Creating the source URI
The next step is to create assemble an absolute path for the source image. For this, you concatenate the domain stored in a source constant and the image relative path stored in a source column. The following snippet shows how to do it:
psf_source_image_path:
- plugin: concat
delimiter: "/"
source:
- constants/SOURCE_DOMAIN
- photo_url
- plugin: urlencode
The end result of this operation will be something like https://udrupal.com/photos/freescholar.jpg
. Note that the concat
and url_encode
plugins are used just like in the previous step. A subtle difference is that a delimiter
is specifying in the concatenation step. This is because, contrary to the DRUPAL_FILE_DIRECTORY
constant, the SOURCE_DOMAIN
constant does not end with a slash (/). This was done intentionally to highlight two things. First, it is important to understand your source data. Second, you can transform it as needed by using various process plugins.
Copying the image file to Drupal
Only two tasks remain to complete this image migration: download the image and assign the uri
property of the file entity. Luckily, both steps can be accomplished at the same time using the file_copy plugin. The following snippet shows how to do it:
uri:
plugin: file_copy
source:
- "@psf_source_image_path"
- "@psf_destination_full_path"
file_exists: "rename"
move: FALSE
The source configuration of file_copy
plugin expects an array of two values: the URI to copy the file from and the URI to copy the file to. Optionally, you can specify what happens if a file with the same name exists in the destination directory. In this case, we are instructing the system to rename the file to prevent name clashes.
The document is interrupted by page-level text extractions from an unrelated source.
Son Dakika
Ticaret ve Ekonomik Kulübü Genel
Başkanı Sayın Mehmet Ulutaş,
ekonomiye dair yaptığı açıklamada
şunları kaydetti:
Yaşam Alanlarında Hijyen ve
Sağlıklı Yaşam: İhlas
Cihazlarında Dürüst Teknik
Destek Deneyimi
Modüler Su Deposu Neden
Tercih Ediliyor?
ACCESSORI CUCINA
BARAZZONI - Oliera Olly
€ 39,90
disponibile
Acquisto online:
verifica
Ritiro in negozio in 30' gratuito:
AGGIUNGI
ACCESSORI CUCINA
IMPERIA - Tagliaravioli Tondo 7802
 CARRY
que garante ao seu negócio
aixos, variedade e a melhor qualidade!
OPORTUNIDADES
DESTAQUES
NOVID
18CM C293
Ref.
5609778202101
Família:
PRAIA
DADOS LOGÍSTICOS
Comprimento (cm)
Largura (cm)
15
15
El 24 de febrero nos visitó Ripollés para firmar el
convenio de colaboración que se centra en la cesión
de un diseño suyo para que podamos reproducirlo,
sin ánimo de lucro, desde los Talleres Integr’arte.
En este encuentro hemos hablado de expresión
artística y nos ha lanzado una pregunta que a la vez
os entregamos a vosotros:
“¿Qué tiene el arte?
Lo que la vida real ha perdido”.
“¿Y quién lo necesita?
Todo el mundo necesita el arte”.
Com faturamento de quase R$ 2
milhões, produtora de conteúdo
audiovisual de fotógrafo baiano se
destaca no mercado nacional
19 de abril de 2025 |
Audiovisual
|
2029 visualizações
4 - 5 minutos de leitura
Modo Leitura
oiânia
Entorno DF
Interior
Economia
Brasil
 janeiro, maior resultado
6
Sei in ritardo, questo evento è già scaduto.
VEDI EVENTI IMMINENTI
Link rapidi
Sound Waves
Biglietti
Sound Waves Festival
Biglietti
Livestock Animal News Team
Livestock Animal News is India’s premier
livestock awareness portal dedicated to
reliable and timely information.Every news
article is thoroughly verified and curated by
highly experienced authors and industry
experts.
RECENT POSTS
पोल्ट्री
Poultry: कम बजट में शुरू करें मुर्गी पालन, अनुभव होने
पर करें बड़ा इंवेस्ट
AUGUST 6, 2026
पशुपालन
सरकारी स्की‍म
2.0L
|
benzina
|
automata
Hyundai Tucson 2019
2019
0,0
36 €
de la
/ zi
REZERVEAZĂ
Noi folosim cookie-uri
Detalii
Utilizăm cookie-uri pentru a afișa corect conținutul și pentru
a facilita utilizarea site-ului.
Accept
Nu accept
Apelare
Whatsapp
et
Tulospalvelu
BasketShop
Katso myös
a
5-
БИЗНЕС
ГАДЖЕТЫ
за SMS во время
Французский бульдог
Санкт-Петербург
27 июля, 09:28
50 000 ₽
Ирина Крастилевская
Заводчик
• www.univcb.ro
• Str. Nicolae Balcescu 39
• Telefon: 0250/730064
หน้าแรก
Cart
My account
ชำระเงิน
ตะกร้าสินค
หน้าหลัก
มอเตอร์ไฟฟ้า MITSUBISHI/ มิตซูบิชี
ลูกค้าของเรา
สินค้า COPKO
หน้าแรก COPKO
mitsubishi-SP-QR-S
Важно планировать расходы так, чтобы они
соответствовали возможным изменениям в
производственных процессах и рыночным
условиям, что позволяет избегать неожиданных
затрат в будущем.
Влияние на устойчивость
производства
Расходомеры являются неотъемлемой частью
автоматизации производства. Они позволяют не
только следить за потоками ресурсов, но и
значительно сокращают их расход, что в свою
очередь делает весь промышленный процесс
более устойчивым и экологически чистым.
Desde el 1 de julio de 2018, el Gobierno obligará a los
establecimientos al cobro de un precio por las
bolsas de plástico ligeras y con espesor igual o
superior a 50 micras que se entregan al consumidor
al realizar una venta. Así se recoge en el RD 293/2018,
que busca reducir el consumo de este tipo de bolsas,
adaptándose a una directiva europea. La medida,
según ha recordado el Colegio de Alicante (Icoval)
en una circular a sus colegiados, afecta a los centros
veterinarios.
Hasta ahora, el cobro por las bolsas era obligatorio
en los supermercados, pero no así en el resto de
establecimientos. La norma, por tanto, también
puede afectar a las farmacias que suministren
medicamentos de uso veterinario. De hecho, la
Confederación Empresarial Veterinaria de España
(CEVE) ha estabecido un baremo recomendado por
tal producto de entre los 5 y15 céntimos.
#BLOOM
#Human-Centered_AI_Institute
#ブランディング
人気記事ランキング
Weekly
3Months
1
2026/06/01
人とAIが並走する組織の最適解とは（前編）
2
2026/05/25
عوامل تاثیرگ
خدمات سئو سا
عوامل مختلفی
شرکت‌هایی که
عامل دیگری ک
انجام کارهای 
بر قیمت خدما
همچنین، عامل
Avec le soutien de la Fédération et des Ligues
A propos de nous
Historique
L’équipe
The way this is done is appending the string _X
to the filename and before the file extension. The X
is a number starting with zero (0) that keeps incrementing until the filename is unique. The move
flag is also optional. If set to TRUE
it tells the system that the file should be moved instead of copied. As you can guess, Drupal does not have access to the file system in the remote server. The configuration option is shown for completeness, but does not have any effect in this example.
In addition to downloading the image and place it inside Drupal’s file system, the file_copy
also returns the destination URI. That is why this plugin can be used to assign the uri
destination property. And that’s it, you have successfully imported images into Drupal! Clever use of the process pipeline, isn’t it? ;-)
One important thing to note is an image’s alternative text, title, width, and height are not associated with the file entity. That information is actually stored in a field of type image. This will be illustrated in the next chapter. To reiterate, the same approach to migrate images can be used to migrate any file type.
Technical note: The file entity contains other properties you can write to. For a list of available options check the baseFieldDefinitions
method of the File
class defining the entity. Note that more properties can be available up in the class hierarchy. Also, this entity does not have multiple bundles like the node entity does.